Provided records:
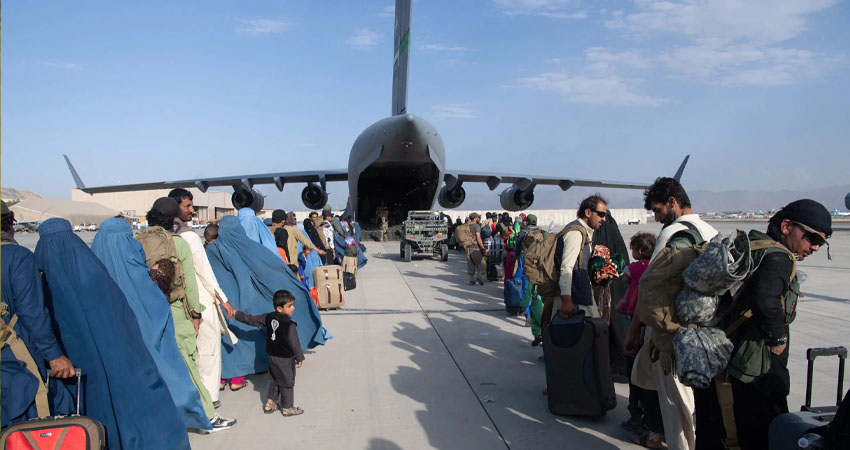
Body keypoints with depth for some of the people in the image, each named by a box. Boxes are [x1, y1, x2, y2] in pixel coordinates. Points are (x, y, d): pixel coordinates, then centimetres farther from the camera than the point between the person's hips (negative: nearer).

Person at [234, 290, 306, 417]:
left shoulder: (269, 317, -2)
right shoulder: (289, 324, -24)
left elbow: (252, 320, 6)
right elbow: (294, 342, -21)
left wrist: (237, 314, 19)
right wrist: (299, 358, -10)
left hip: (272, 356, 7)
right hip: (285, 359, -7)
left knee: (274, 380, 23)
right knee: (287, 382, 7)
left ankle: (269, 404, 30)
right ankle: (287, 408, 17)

How to complete this task: Up to and including the final line of the data above, please copy every line exactly, starting from the one that contains "left wrist: (237, 314, 19)".

Solution for this problem:
left wrist: (237, 314, 19)
right wrist: (299, 358, -10)
left hip: (272, 356, 7)
right hip: (285, 359, -7)
left knee: (274, 380, 23)
right knee: (287, 382, 7)
left ankle: (269, 404, 30)
right ankle: (287, 408, 17)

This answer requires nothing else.